We can now use Riemann sums on this transformed integrand to get an accurate approximation of the original integral. In the case of proper integrals, the number of points is explicitly defined by the width of the rectangle, but when \(a\) or \(b\) are infinite, we have to choose them independently. Since the integral after the substitution is improper, we need to adapt our quadrature formula slightly:
\[\int_{-1}^1 f(x) dx \approx \sum_{k=-N}^{N-1} w_k f(x_k)\]where
\[\begin{align*} w_k &=h{\pi \over 2}\text{sech}^2\left(\sinh \left({\pi \over 2} kh\right)\right) \cosh \left({\pi \over 2} kh\right) \\ x_k &=f\left(\tanh\left(\sinh \left({\pi \over 2} kh\right)\right)\right) \end{align*}\]
A simple python implementation of tanhsinh quadrature is shown below:
def tanh_sinh_points(n, h=0.1):
# Generate evaluation points
k = np.arange(-n, n)
t = h * k
# Apply the tanh(sinh()) transformation
sinh_t = np.sinh(t)
cosh_t = np.cosh(t)
# Compute the quadrature points (x values)
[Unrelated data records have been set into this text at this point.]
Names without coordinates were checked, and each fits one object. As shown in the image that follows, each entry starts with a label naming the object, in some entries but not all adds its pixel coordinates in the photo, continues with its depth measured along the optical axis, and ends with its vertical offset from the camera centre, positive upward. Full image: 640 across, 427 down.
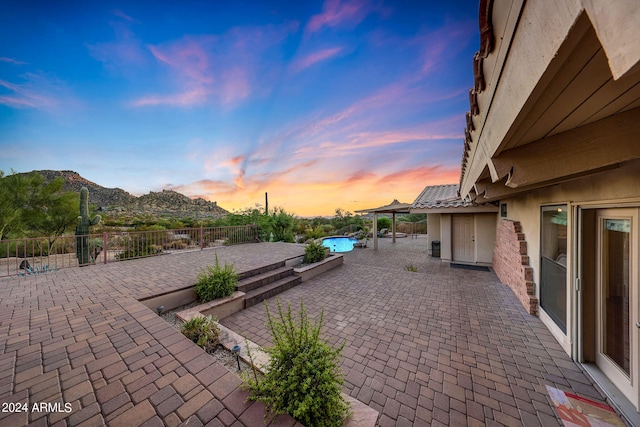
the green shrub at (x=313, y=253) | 7.51 -1.39
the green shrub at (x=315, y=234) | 13.75 -1.35
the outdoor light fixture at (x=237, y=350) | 2.60 -1.62
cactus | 6.54 -0.47
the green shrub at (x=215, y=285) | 4.39 -1.44
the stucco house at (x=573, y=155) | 0.74 +0.42
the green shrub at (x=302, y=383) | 1.79 -1.44
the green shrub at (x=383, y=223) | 19.83 -0.93
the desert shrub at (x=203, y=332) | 2.93 -1.64
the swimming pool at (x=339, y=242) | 14.23 -2.03
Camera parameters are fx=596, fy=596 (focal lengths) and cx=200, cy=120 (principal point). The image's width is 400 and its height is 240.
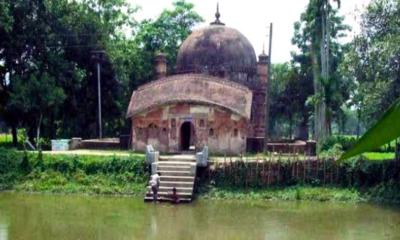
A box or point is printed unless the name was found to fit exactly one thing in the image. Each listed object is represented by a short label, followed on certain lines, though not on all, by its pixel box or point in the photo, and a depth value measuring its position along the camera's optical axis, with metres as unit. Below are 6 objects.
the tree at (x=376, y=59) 18.52
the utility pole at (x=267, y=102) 22.21
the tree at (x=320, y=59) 23.16
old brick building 21.30
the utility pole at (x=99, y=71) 26.71
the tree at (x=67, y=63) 24.83
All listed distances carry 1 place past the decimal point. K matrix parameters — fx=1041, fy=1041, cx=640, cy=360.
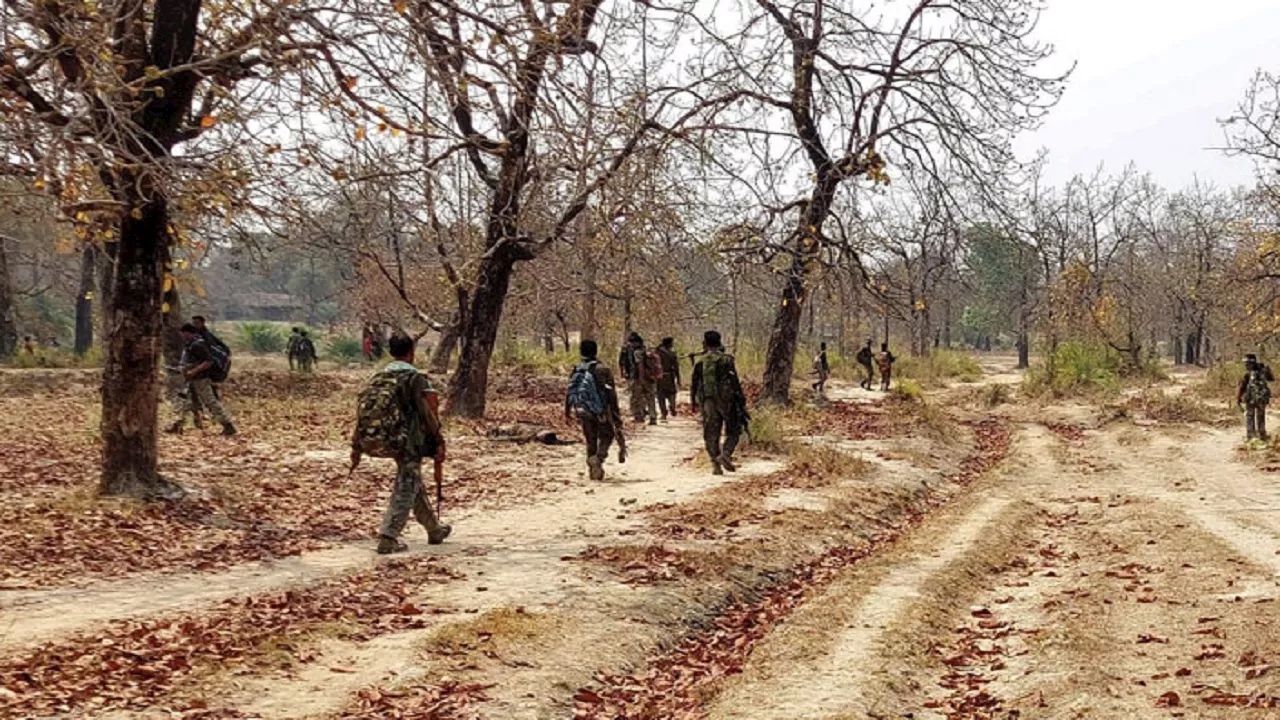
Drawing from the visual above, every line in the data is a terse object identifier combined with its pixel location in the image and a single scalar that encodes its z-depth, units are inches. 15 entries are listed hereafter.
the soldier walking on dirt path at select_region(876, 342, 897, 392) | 1346.0
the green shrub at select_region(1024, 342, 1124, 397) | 1200.8
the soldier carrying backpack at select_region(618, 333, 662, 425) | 800.3
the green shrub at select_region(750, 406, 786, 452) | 653.3
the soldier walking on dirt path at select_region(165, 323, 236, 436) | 580.1
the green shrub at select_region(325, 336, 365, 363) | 1774.1
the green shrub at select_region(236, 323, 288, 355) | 2028.8
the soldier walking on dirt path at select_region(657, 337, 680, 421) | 852.6
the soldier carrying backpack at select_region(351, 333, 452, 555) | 326.0
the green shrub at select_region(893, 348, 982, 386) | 1624.0
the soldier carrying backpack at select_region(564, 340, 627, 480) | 497.7
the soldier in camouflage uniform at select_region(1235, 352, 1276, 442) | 757.9
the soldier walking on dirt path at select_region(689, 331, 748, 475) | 525.7
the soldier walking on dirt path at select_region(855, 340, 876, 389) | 1334.9
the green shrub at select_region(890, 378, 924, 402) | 1129.4
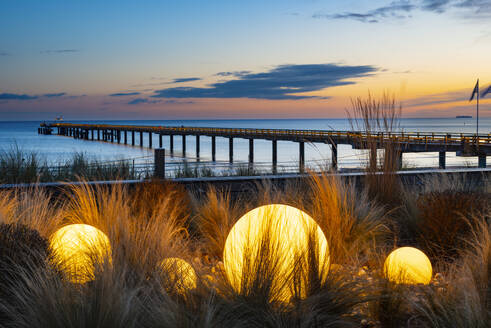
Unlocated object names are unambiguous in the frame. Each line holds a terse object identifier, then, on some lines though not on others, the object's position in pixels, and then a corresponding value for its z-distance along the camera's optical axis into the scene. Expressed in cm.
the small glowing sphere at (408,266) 400
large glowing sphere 321
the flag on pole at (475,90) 3348
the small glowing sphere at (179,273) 318
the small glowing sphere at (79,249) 354
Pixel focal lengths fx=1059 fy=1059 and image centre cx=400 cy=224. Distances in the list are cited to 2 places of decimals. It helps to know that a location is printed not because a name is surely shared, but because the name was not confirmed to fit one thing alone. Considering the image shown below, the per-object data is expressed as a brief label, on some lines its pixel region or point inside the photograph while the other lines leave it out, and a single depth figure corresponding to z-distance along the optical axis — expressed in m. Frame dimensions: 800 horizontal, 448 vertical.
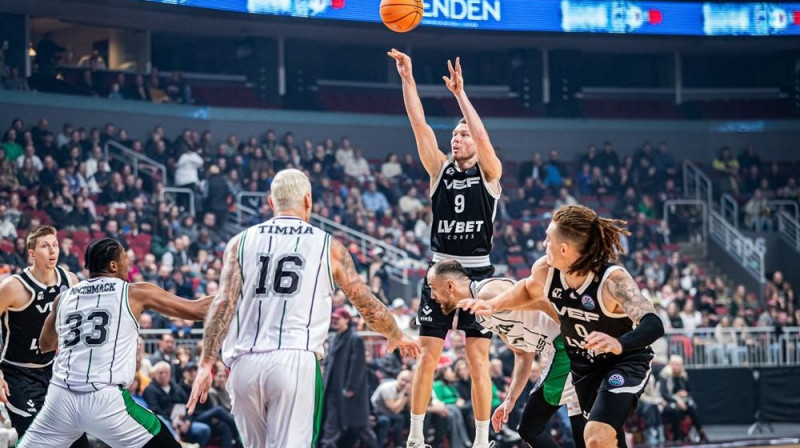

x_k = np.tanh(np.pi / 2 * sinh_t)
# Compute the weights using the derivative of the transformation
cosh_term = np.cosh(np.pi / 2 * sinh_t)
w_k = h * np.pi / 2 * cosh_t / (cosh_term * cosh_term)
return x_k, w_k
def tanh_sinh_quadrature(f, n=30, h=0.1):
points, weights = tanh_sinh_points(n, h)
return np.sum(weights * f(points))The true value is \(2\sqrt{2}\approx 2.828427\). Using this code we can approximate the integral with \(N=10\) and \(h=0.3\) which gives \(2.828425\), a \(7\times 10^{-5}%\) error! Compare this with 20 left Riemann rectangles which gives \(2.40183\), a 15% error.
Implementation Challenges
The code above is actually numerically unstable and will break when \(n*h\) gets a bit bigger than 3 (using double precision). This is because of the rapid saturation of the tanhsinh substitution and the limits of floating point precision. The \(x\) values become indistinguishable from 1 for arguments just larger than 3. This causes \(1/\sqrt{1-x}\) to divide by zero and enters an infinity into the summation.
A more robust implementation of this would find the first value (based on the floating point precision) that becomes identically 1 under the tanhsinh transformation.4. This effectively truncates the infinite summation and allows the user to only specify \(h\) (since \(a\) and \(b\) become finite).
Conclusion
We’ve seen that tanhsinh quadrature can be a powerful method for numerically integrating functions with endpoint singularities or rapid changes near the boundaries.
We saw how it can be viewed in two different ways
- a clever weighting scheme with doubly exponential roll off combined with non-uniformly distributed points with extra points concentrated near the limits of integration.
- Riemann rectangles applied to the integral after the substitution \(x=\tanh(\pi/2 \sinh(t))\)
The first corresponds to the view in \(x\) space and using quadrature. The second corresponds to uniform spacing in \(t\) space and using Riemann rectangles of equal weight.
Footnotes
1: The rectangles don’t need to be uniformly spaced but it makes things simpler. In the limit as \(h\rightarrow 0\), this becomes equality. It’s more of a definition actually. An important caveat is that this does not work when \(a\) or \(b\) are infinite.
2: We may hear this called zero-order hold in time series contexts. That is, the value of the function in between sampling points is assumed constant (a zero order polynomial) until the next sampling point.
3: A simple change of variables \(u = a + x (b-a)\) allows handling arbitrary limits of integration.
4: The easiest way to do this is to find where the complement of \(x\) achieves the smallest normal floating point number, denoted \(\epsilon\). Some algebra shows
\[1-x = {2 \over 1+e^{\pi/2 \sinh(t)}}.\]We then just need to compute \(t_{max} = \text{asinh}({1 \over \pi}\log\left(2/\epsilon - 1\right))\). For single precision it’s about 4.02 and for double it’s around 6.11.